Deployment, relocation, and disabilities are just some of the unique factors that affect a veteran's earning power and can bring on debt. For those service members from any US military branch who need assistance in managing their debt repayment, check out the payoff options available and the best debt consolidation solution for veterans.

You don’t need to face financial difficulties alone when there is a team that understands your unique circumstances. A plan to consider is debt reduction, which aims to consolidate your debt into one payment. Multiple lines of credit—a credit card with a high-interest rate—take too much effort to keep track of. Let an expert negotiate on your behalf to manage what you owe by rolling everything into one.

Discuss your military standing with the debt repayment company assisting you, for there is a slew of options for veterans. For example, if you are buying a home, a veteran's financial assistance loan can be your ideal way to get excellent mortgage terms.

Frequent questions

.............................

It all depends on your personal debt situation. A decline can occur in the initial stage of the debt relief process but as your debt is paid off, it should rise and within 24 to 48 months your credit score will fully recover or vastly improved.

However, if you apply for Chapter 7 or 13 bankruptcies for your credit cards, that credit report will stay in your file always. The report will stay on your credit report for 10 years when you file for Chapter 7, while Chapter 13 it’s 7 years. Your credit score will always be affected if bankruptcy remains in your file.

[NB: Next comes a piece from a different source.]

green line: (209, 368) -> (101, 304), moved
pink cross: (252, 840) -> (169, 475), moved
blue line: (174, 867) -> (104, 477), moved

Debt relief reduces your balance as your debt is negotiated down, allowing you to pay less than you owe. The creditor forgives your remaining balance in a settlement transaction. Debt consolidation combines all your debts into a single loan so you only have a single monthly payment to make, mostly at a reducing balance of interest. A higher credit score is typically required.

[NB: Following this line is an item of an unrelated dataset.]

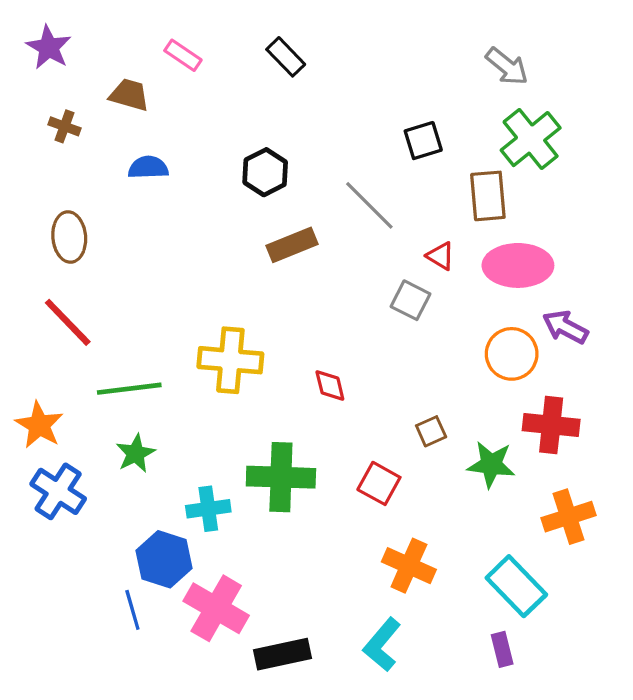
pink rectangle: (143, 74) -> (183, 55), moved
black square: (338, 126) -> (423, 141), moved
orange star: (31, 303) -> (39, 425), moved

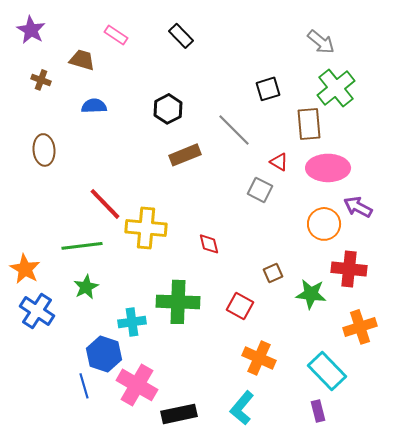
red line: (68, 322) -> (105, 204), moved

A DIY approach is good when you are doing home renovations, but you should take no such risk with your debt repayment plan. The status of your finance has a long lasting impact on your lifestyle. Your debt relief agency will take care of every area of your debt negotiation to overcome the roadblocks to your financial freedom.

There is always a slight possibility that they might, but lawsuits are costly and time consuming, so creditors try to avoid them. Your debt negotiator will speed up your program to avoid a lawsuit.

Well that depends. Creditors will issue a 1099-C form if you have forgiven debt exceeding $600, and that forgiven debt counts as income for you. If you have more liability than assets at the time of settlement, you may not need to pay taxes.

Now that depends on how quickly you can build up your funds to save for the settlement offer. You will get out of debt quicker if you can save substantial amount real quick. The program takes 24 to 48 months, contrastly, if you only make minimum payment on your credit card you will likely be in debt for the next 10 to 20 years and can pay back up to 4 times the amount you borrowed.

No. Not if it’s enrolled in the program being negotiated. The creditor would have closed your account after you have missed some payments. Based on your current status, your debt expert will guide you to the next plan of action.